Posted on:1996-07-09Degree:Ph.DType:Dissertation
University:University of California, BerkeleyCandidate:Handley, George BrowningFull Text:PDF
GTID:1465390014986022Subject:Comparative Literature
Abstract/Summary:
The history of slavery provides a significant, yet neglected, link between the various literatures of the Americas. This dissertation examines the striking parallels in plantation family histories represented by novelists from the Caribbean and the U.S. from the late-nineteenth century to the present. By reimagining the history of slavery, these writers explore the genealogical basis of national authority and legitimacy. Specifically, they expose the paternal responsibilities which the plantocracy abdicated in the interest of their own survival under slavery and also provide possibilities for cultural preservation in its wake. Narrative itself, however, is a kind of genealogy in which events are linked together in a causal, diachronic chain. By analyzing how the narrative constructs the reader's knowledge of the family line, this study establishes the ideological dimensions of the novels vis-a-vis slavery and racial difference.;The study first explores how Cirilo Villaverde from Cuba and George Washington Cable from New Orleans both negotiate representations of cultural blackness without "contaminating" the seeing eye of their narrator or the reader; the result is a reification of national borders that would exclude a dark outsider.
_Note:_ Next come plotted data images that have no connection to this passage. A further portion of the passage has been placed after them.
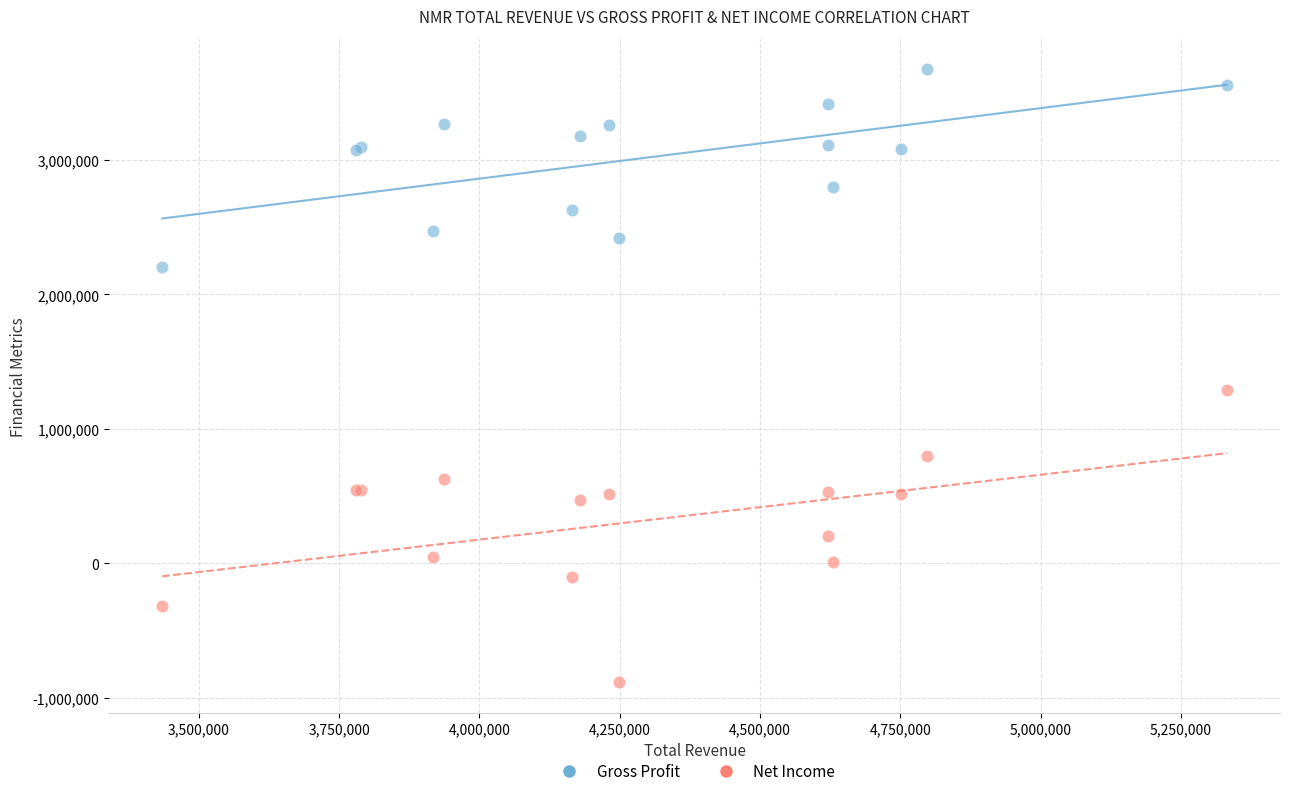

Which series has the largest Y range (max minus min)?

Net Income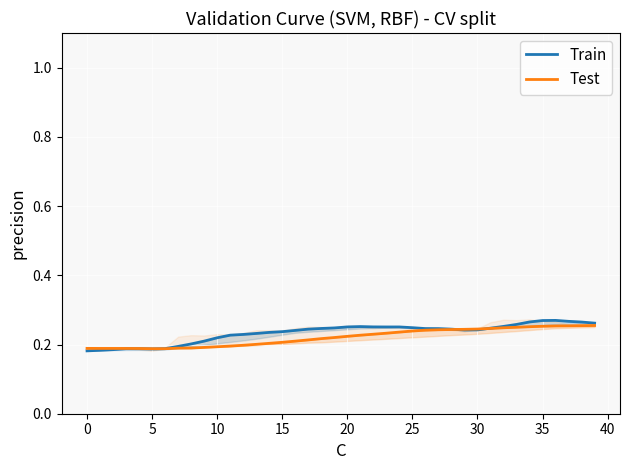

After their last crossing, which series has the higher values: Train or Test?

Train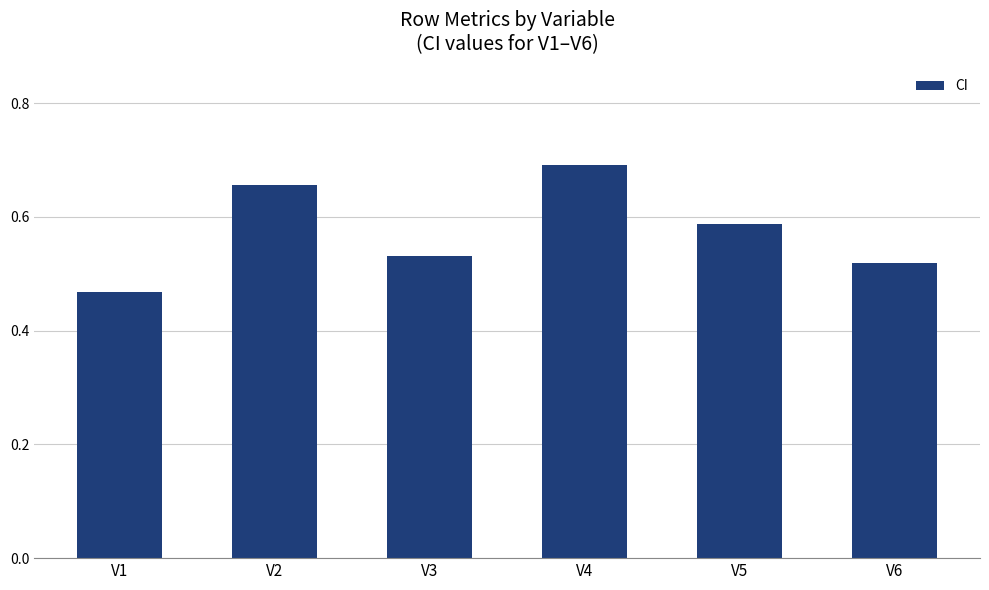

The value at V2 is 0.2. True or false?

False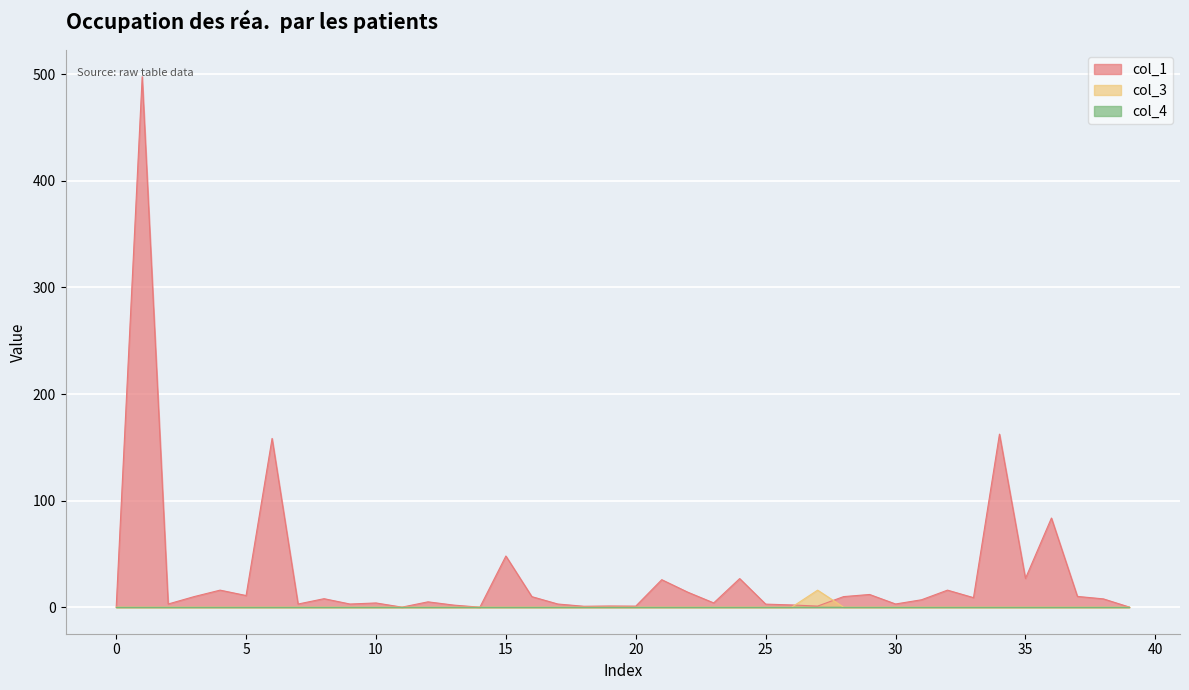

What is the sum of all col_1 values?

1209.8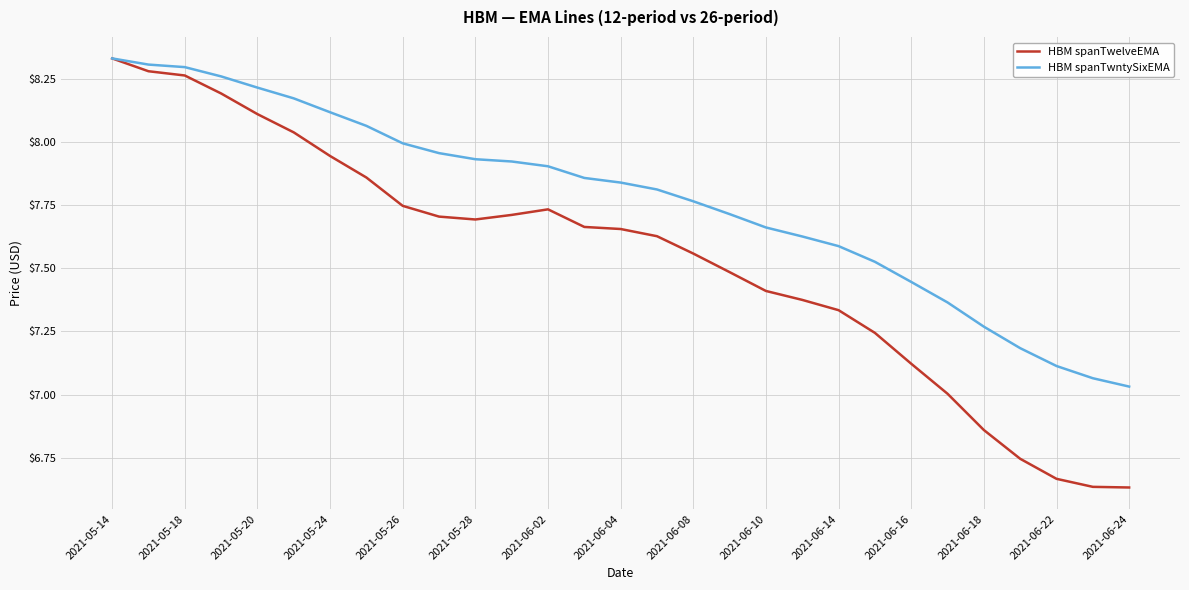

Which series has the largest range (max minus min)?

HBM spanTwelveEMA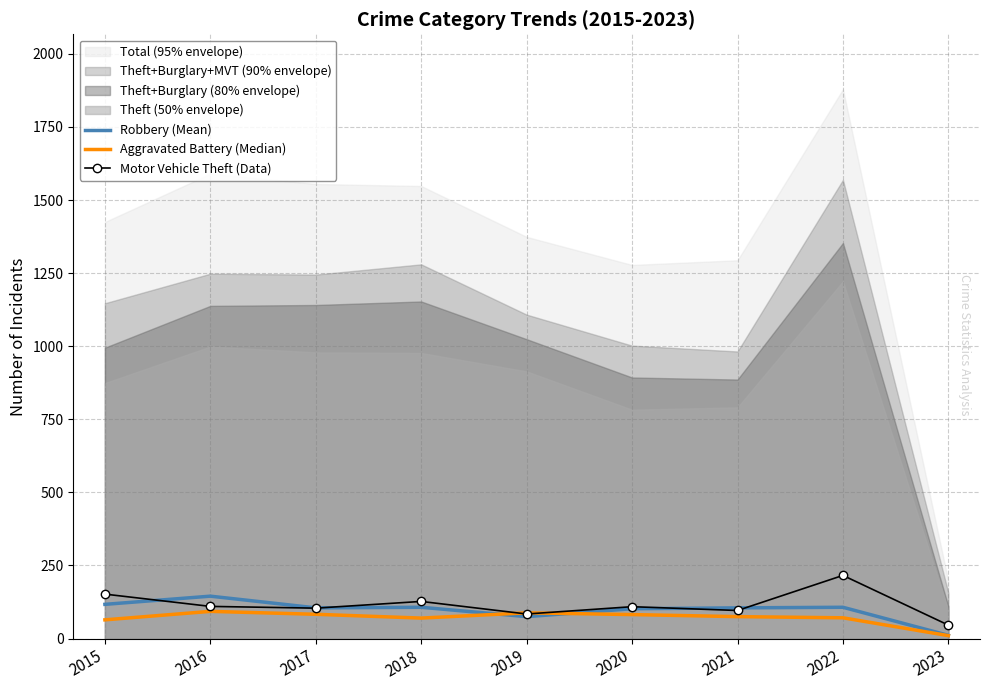

The Robbery (Mean) series shows 145 at 2016. True or false?

True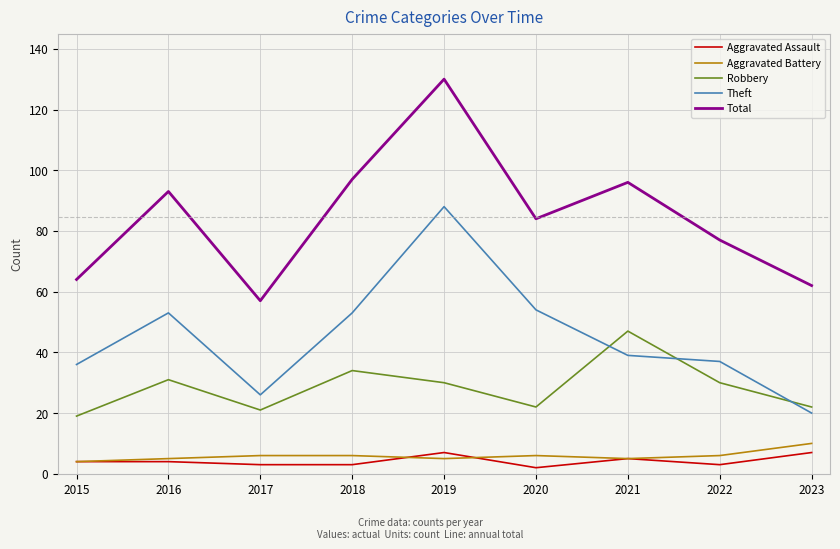

True or false: Robbery and Aggravated Assault intersect in this chart.

False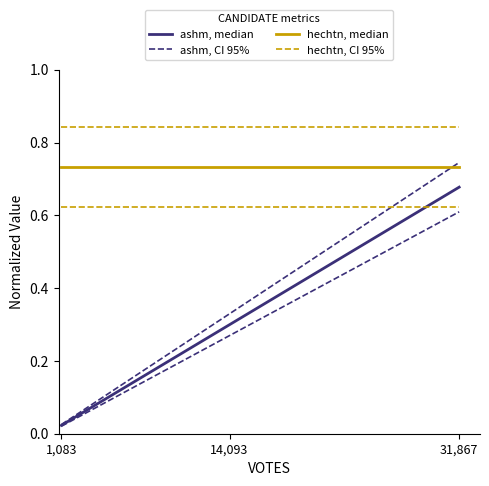

Is the value of ashm, median at 14,093 greater than the value of hechtn, CI 95% at 14,093?

No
It also studies the explicit revisions of this visual control over racial categories in the works of the Martin Morua Delgado from Cuba, and Francis Harper and Charles Chesnutt from the U.S. who insist on an inclusion of a black genealogy within the national family. Later writers, such as the Puerto Rican Enrique Laguerre, Alejo Carpentier from Cuba, and William Faulkner, demonstrate the transformative effect on narrative of an awareness of the permeability of national boundaries in the plantation region. Rosario Ferre from Puerto Rico, Jean Rhys from the West Indies and Toni Morrison, in their turn, represent the politics of narration; they insist that the time and place of the narrator within a post-slavery society dictates what kinds of stories about the past are made possible. Collectively, these juxtapositions across national lines argue for an understanding of literature in the Americas as a constellation of divergent points of departure from the common origin of slavery.